冷凍ズワイガニ高騰、旅館悲鳴「奪い合い」 国内産影響心配、プラン値上げも

 冬のカニシーズンを迎え、手頃な価格で人気の輸入冷凍ズワイガニが昨年の約2倍に高騰している。要因は海外でのカニ需要増で、高値解消の見通しは立っていない。来年2月にも予定されている観光支援事業「GoToトラベル」の再開を前に、旅行プランの価格が引き上げられるなど影響が出ている。

 「カニの奪い合いになっている。昨年2万円だったプランなら5千円程度は値上げせざるを得ない」。京都府北部の丹後地域の旅館経営者は漏らす。

 大阪市中央卸売市場の今年9月の冷凍ズワイガニの平均価格(国内産を含む)は昨年の1.8倍となる1キロ当たり5198円で、過去5年間で最も高い値になり、全体の8割を占めるロシア産の価格は約2倍に上がった。
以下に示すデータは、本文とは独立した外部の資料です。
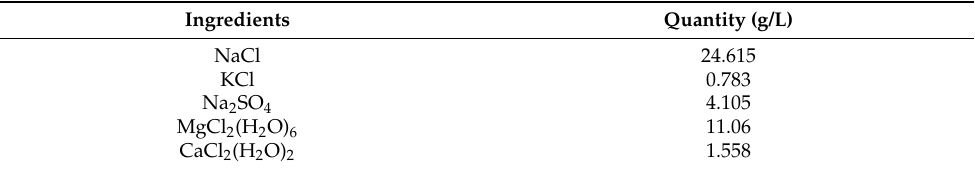
Table 1. Composition of artificial seawater.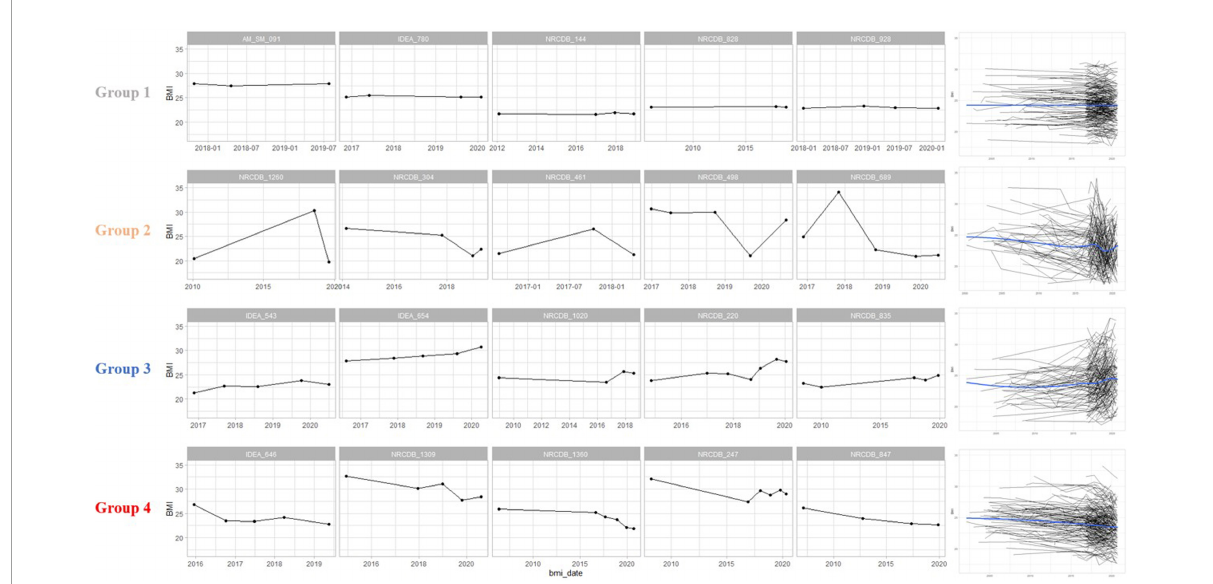
FIGURE1 Body mass index (BMI) patterns of representative participants in each group. Group 1 had a constant pattern of both BMI change and variability. Group 2 showed a constant BMI change and some variability. Group 3 was a cluster with increasing BMI changes and high variability. Group 4 was a cluster with a decreasing BMI changes and high variability. The graphs on the right are spaghetti plots representing the BMI pattern of all patients in each group, and a blue line representing the trend of the group. BMI, body mass index.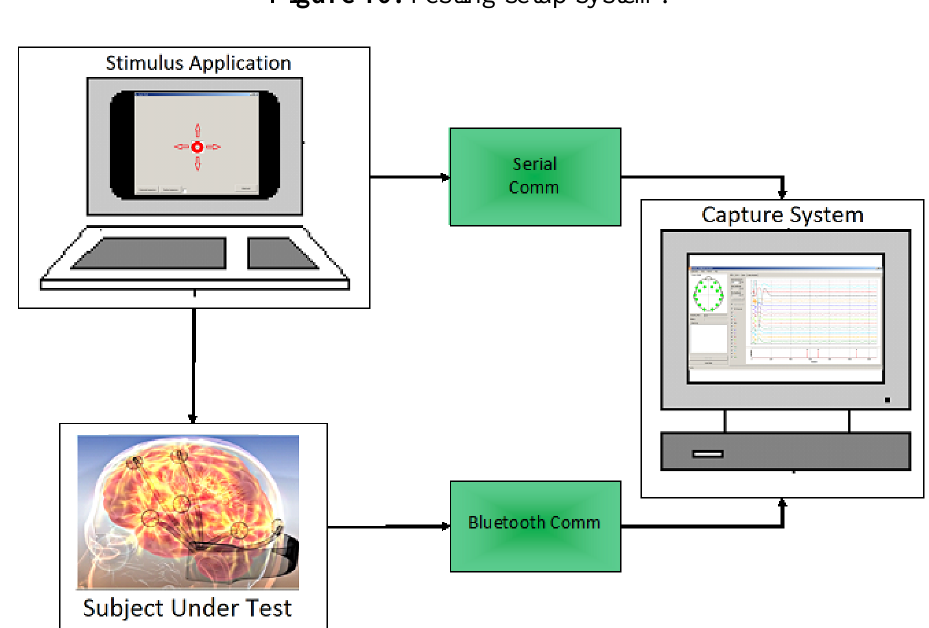
Figure 16. Testing setup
丹後の観光事業者からは「松葉ガニの市場価格も上がるのでは」と心配する声が聞かれる。

 世界的に健康ブームで水産物の人気が高まり、中国などでカニの購買意欲が上がっている。大手水産会社は高騰の理由を米国の旺盛なカニ需要と指摘する。近年、米国人の収入増でカニを買う消費者が増え、販路も量販店や通信販売に拡大。今年は米アラスカ産が想定以上に買われたため、春以降のカナダ、ロシア産が昨年の倍以上に上昇したとみる。同社は「米国市場が好調な限りはこの先もカニの高値、供給難は続くだろう」と説明する。

 高値のため旅行商品の価格も上昇している。JTBは国内産を含むカニのプランを前年比3千~5千円、日本旅行も同2千~7千円引き上げた。

 新型コロナウイルスの緊急事態宣言が解除され、京都府京丹後市の観光公社は「夏場に苦戦した観光需要を挽回したい」と、京阪神の主要駅にカニ漁解禁の広告を出すなど誘客に力を入れるが、「平日の予約が鈍いと聞いている。宿は例年通りの客足があるか不安だろう」と高値の影響を懸念する。